## Who is this Sequence for?

Students need very little mathematical content knowledge to undertake this lesson. They need to be able to square whole numbers and add and subtract them. However, the lesson calls upon, and will further develop, students’ strategic skills for conducting an investigation, and the capacity to look for patterns and regularities and make conjectures. The lesson is structured to help students do these things.

## Summary of learning goals

The lesson is an extended investigation into a famous problem in mathematics. Students glimpse something of the history of mathematics, and how it can take centuries for mathematical questions to be finally decided. They need to decide how they can record their work usefully (including their successful and unsuccessful approaches) and work systematically to find patterns. They will see the importance of collecting evidence, and organising it to show patterns, and also see the limitations of evidence for proving a mathematical result holds for all numbers. The lesson also builds fluency in identifying perfect squares and hence in approximating square roots.

## Rationale for this sequence

This lesson is designed as a carefully structured investigation into pure mathematics. The structure supports students through the phases of mathematical problem solving, as they become acquainted with the mathematical ideas involved, then immerse themselves into deep mathematical thinking, and finally reflect on what has been found. The lesson is staged by first looking at examples and counter-examples, then assembling evidence systematically, all the while looking for patterns and conjectures and seeking reasons. Teachers may also choose to have students write a record of their work, to develop their communication capability.

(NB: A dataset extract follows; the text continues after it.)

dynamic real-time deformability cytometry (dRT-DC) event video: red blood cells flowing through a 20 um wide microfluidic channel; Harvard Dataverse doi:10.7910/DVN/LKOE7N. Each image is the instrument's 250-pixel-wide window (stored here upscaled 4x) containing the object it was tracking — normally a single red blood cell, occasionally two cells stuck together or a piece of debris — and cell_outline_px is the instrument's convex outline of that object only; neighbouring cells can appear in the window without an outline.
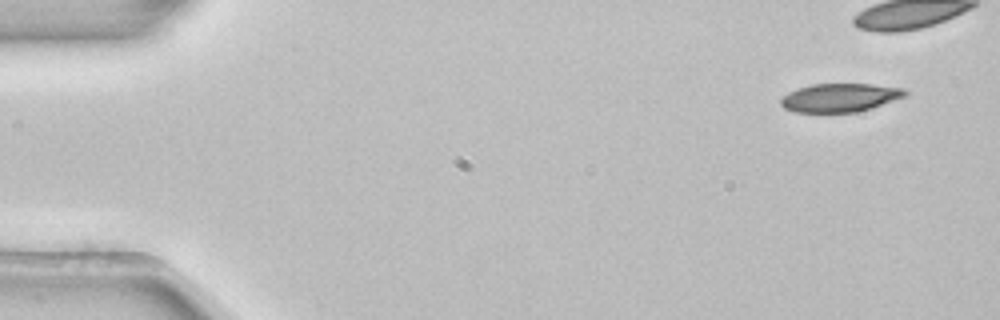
{"species": "common noctule bat (a hibernating species)", "species_latin": "Nyctalus noctula", "temperature_condition": "room temperature", "stored_images_in_passage": 4, "camera_frame_rate_fps": 3000, "um_per_image_px": 0.085, "animal": {"sex": "female", "body_mass_g": 22.7, "forearm_length_mm": 54.2}, "frame": {"image": 1, "passage_image": 1, "time_ms": 0.0, "image_size_px": [1000, 320], "cell_outline_px": [[908, 96], [872, 108], [856, 112], [796, 112], [784, 108], [780, 104], [780, 100], [788, 92], [796, 88], [812, 84], [872, 84], [904, 88], [908, 92]], "centroid_in_image_um": [71.42, 8.29], "position_along_channel_um": 13.6, "area_um2": 20.81}}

Being able to conduct a substantial mathematical investigation is an important goal of the Australian Curriculum: Mathematics. This lesson gives students an experience of this with strong classroom support. Teachers can plan that over time, students will undertake investigations with progressively less support and with more responsibility for deciding on the best paths to take.

**reSolve Mathematics is Purposeful**

By examining a mathematics problem of historical interest students see mathematics as a living, breathing part of human society. They experience a substantial mathematical investigation, with many avenues to explore.

Recognising perfect squares that can be used to sum to other numbers builds fluency and estimation skills.

**reSolve Tasks are Challenging Yet Accessible**

The introductory activity is both accessible and intriguing. The start of the lesson develops a sense of curiosity where students wonder what is happening and what the lesson is about. The obvious question that arises through the activity is why some numbers require three or four squares, yet others only need two. Explaining this leads to some interesting and challenging mathematics related to modulo arithmetic. Students can participate in mathematical activity at an appropriate depth for them, from conducting arithmetic trials systematically, on to pattern spotting and testing, whilst some will move towards mathematical proofs that the observations they make are always true.

**reSolve Classrooms Have a Knowledge Building Culture**

The lesson is carefully designed to encourage students to display their results so that everyone in the class can see them. The use of post-it notes enables self-correction and provides the opportunity for students to improve on the results of others.